Les gages de Donald Trump à Israël

17 Février, 2017, 11:25 | Auteur: Edgar Lajoie

Depuis l'investiture de Donald Trump le 20 janvier, Benjamin Netanyahu a approuvé la construction de 6.000 logements supplémentaires en Cisjordanie et à Jérusalem-Est, s'attirant une condamnation de la communauté internationale et de l'Onu, à laquelle les Etats-Unis ne se sont pas joints. Elle émane d'un responsable de la Maison-Blanche, et tranche avec la position officielle américaine depuis près d'un demi-siècle, à savoir deux États " vivant côte à côte en paix et en sécurité ". "Les deux me conviennent ".

Cette solution dite à deux États sert depuis des décennies de référence à la communauté internationale pour tenter de trouver un accord de paix au Proche-Orient.

"Les États-Unis favoriseront la paix et un véritable accord de paix", a-t-il promis. Tout en affirmant qu'il revenait aux deux parties de négocier directement et en restant évasif sur la façon dont il entendait procéder sur un dossier sur lequel tous ses prédécesseurs ont échoué.

En réponse, M. Netanyahu a jugé que le nouveau président américain offrait "une occasion sans précédent" pour faire avancer la paix pour sortir du plus ancien conflit de la planète.

Cette première rencontre officielle, "chaleureuse" et "excellente" selon les mots de M. Netanyahou, marque certainement une nouvelle ère dans les relations entre Israël et les Etats-Unis. Il a également demandé à Donald Trump de reconnaître l'annexion du plateau syrien du Golan conquis par Israël.

"Nous allons y travailler de manière très diligente", a-t-il dit, sans offrir de nouvelles perspectives.

" La paix est l'objectif, que cela soit sous la forme d'une solution à deux États si c'est ce que les parties veulent ou quelque chose d'autre si les parties le veulent ", a précisé le responsable, qui s'exprimait sous le couvert de l'anonymat devant les journalistes réunis la veille de la visite. Le Hamas islamiste, au pouvoir à Gaza, a de son côté dénoncé "un jeu fourbe " de Washington.

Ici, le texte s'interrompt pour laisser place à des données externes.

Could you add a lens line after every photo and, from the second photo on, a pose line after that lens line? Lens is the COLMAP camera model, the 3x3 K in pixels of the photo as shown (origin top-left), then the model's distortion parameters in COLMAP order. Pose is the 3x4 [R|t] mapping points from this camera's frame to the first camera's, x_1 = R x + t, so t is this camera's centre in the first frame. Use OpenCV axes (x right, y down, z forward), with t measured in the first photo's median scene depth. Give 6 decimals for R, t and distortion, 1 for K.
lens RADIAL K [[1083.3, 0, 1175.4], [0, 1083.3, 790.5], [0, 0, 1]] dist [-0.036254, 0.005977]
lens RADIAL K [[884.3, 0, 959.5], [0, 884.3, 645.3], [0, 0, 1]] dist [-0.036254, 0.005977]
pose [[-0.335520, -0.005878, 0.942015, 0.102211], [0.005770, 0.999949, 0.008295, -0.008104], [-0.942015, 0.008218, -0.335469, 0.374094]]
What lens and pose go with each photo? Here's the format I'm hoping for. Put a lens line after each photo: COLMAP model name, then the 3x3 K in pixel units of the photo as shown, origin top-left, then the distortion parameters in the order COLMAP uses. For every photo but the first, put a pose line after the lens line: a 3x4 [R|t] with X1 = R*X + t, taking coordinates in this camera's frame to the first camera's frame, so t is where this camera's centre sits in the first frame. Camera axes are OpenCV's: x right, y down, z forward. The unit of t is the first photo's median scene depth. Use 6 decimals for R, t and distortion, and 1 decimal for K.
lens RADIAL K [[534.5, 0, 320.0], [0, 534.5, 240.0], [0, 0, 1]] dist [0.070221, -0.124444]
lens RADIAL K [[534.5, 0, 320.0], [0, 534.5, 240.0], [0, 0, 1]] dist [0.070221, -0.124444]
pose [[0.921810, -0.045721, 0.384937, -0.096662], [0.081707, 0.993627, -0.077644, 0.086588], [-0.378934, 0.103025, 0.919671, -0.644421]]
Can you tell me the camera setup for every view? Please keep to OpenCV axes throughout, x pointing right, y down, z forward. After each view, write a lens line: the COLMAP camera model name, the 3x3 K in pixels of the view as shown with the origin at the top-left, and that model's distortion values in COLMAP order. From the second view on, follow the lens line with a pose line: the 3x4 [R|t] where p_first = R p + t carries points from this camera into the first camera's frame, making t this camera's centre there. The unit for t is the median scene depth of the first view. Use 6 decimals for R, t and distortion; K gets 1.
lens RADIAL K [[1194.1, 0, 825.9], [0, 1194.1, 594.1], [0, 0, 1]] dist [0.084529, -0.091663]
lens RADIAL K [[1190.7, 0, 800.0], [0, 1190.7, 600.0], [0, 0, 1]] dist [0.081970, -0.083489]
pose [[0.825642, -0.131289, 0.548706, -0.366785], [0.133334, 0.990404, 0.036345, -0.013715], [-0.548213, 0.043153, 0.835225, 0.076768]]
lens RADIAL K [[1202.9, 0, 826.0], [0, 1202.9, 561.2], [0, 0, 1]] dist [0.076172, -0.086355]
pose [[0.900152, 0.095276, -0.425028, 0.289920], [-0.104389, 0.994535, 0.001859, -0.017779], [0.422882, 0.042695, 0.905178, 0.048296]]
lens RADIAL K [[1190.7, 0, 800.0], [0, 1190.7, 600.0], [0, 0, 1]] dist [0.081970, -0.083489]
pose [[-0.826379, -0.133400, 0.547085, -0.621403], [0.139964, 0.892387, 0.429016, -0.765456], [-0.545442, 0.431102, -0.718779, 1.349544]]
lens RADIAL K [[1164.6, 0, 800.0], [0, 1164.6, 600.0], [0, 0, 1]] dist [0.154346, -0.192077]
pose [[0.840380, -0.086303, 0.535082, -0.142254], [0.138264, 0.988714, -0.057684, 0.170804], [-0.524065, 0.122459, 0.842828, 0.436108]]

A Ramallah, Mahmoud Abbas a réitéré l'attachement des Palestiniens "à la solution des deux Etats (.) à la fin de l'occupation israélienne et à l'établissement d'un Etat palestinien avec Jérusalem-Est comme capitale".

Le secrétaire général des Nations unies, Antonio Guterres, a d'ailleurs brandi mercredi le risque du renoncement à une solution à deux Etats.

Parallèlement, le président américain a incité les Palestiniens à "se débarrasser de la haine qu'ils apprennent dès le plus jeune âge ", reprenant les propos du Premier ministre israélien.